2. There are problems in the construction of the new model

The investigation process is as follows:

When adapting a new model with a similar structure, it is generally done by directly replacing the configuration file and then directly loading the weights to perform the inference task. This way, it is easy to overlook some differences in details. It is necessary to check these differences module by module.

Possible problems and solutions:

Problem: The reasoning output remains unchanged even when the inputs differ..
- Possible reasons: The MLP module, MoE module, and the linear module involved in the Attention module do not require bias, but they impose bias, and there are Nans in the input and output, etc.
- Positioning method: You can directly print the input and output of each module and observe whether the printing result is normal.
- Solution: After confirming that a certain module has a problem, compare it with the benchmark to determine whether bias is needed for that module. If bias is not needed, simply set the configuration item of bias to False.

Precision Error

Precision error generally refers to the situation where the online reasoning response is logical but does not align with the benchmark response or the dataset evaluation score does not meet the acceptance criteria.
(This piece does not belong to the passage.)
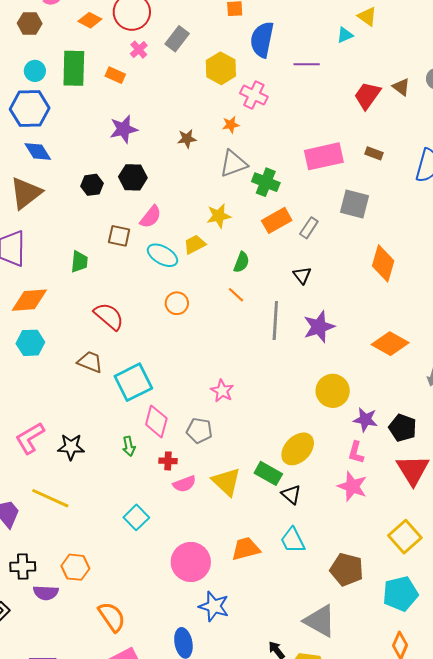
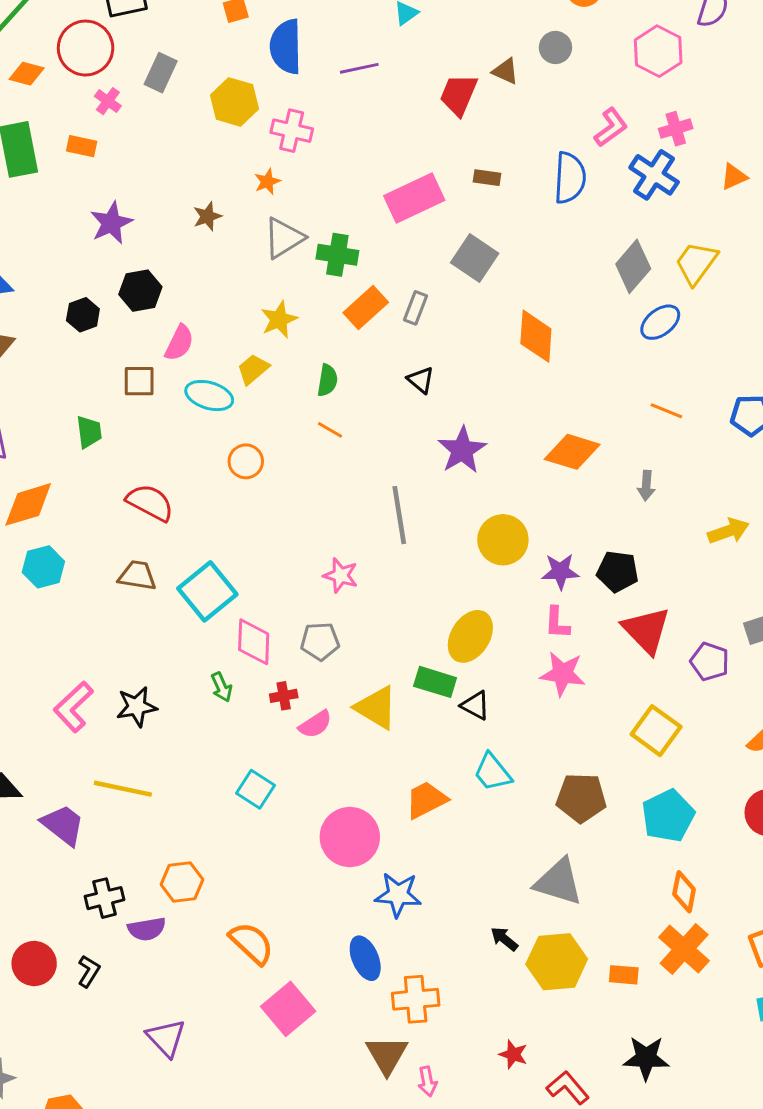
gray square: (354, 204) -> (475, 258), turned 32
gray line: (275, 321) -> (399, 515), moved

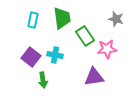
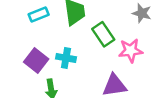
cyan rectangle: (33, 20) -> (39, 14), turned 56

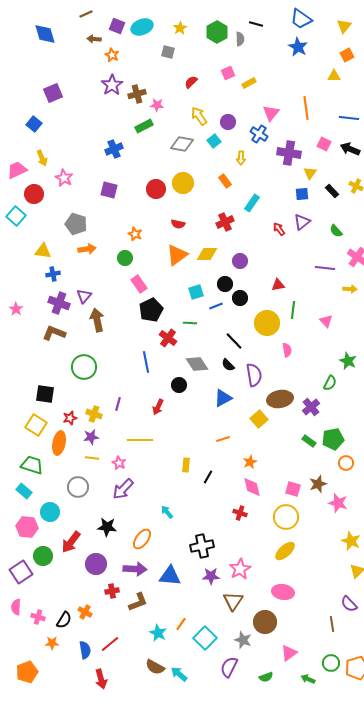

1. The answers are logical but do not align with the benchmark answers

The fundamental reason for the occurrence of logical but inaccurate and inconsistent responses in reasoning tasks is that a certain module has caused an error. The magnitude of the error will determine the timing of the appearance of tokens that do not match the benchmark in the response.

Possible problems and solutions:

Question: The first token is consistent, but after pushing about 10 tokens, the phenomenon of inconsistent precision occurs.
- Positioning method: Generally, the differences in data are compared by printing and dumping data. If the printed data cannot be observed by the naked eye to determine whether it is within the acceptable range, then the dumped data can be used, and then the comparison tool can be used to determine whether the module meets the precision standard. The comparison tool can be compared using the methods provided by MindSpore Transformers. The usage method is as follows:
```
import numpy as np
from tests.utils.precision_utils import PrecisionChecker

checker = PrecisionChecker()
gpu_data = np.load('path/to/gpu.npy')
npu_data = np.load('path/to/npu.npy')
checker.check_precision(gpu_data, npu_data)
```
  For information on how to dump data, you can refer to the Dump Tutorial Document provided on the MindSpore official website.
- Possible reasons: Precision loss caused by inconsistent dtype types of a certain input, etc.
- Solution: Align the dtype of the benchmark.

2. The evaluation score of the dataset does not meet the acceptance criteria

According to the process of precision comparison, the prerequisite for dataset evaluation is that the responses from online reasoning are already logical. However, now there is a significant difference between the evaluation scores of the dataset and the benchmark data. The reason is that some responses do not align with those of the benchmark.

Location method: Identify the questions where the output does not align with the benchmark answers, extract the questions separately as the input for online reasoning, and then locate and solve the problems following the approach of answering questions with logical precision but inconsistent with the benchmark.